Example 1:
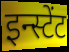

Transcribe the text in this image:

इन्स्टेंट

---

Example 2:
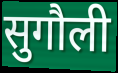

Work to do ->
Reproduce every line of the material above verbatim, leaving out the pictures.

Solution below ->
Example 1:

Transcribe the text in this image:

इन्स्टेंट

---

Example 2:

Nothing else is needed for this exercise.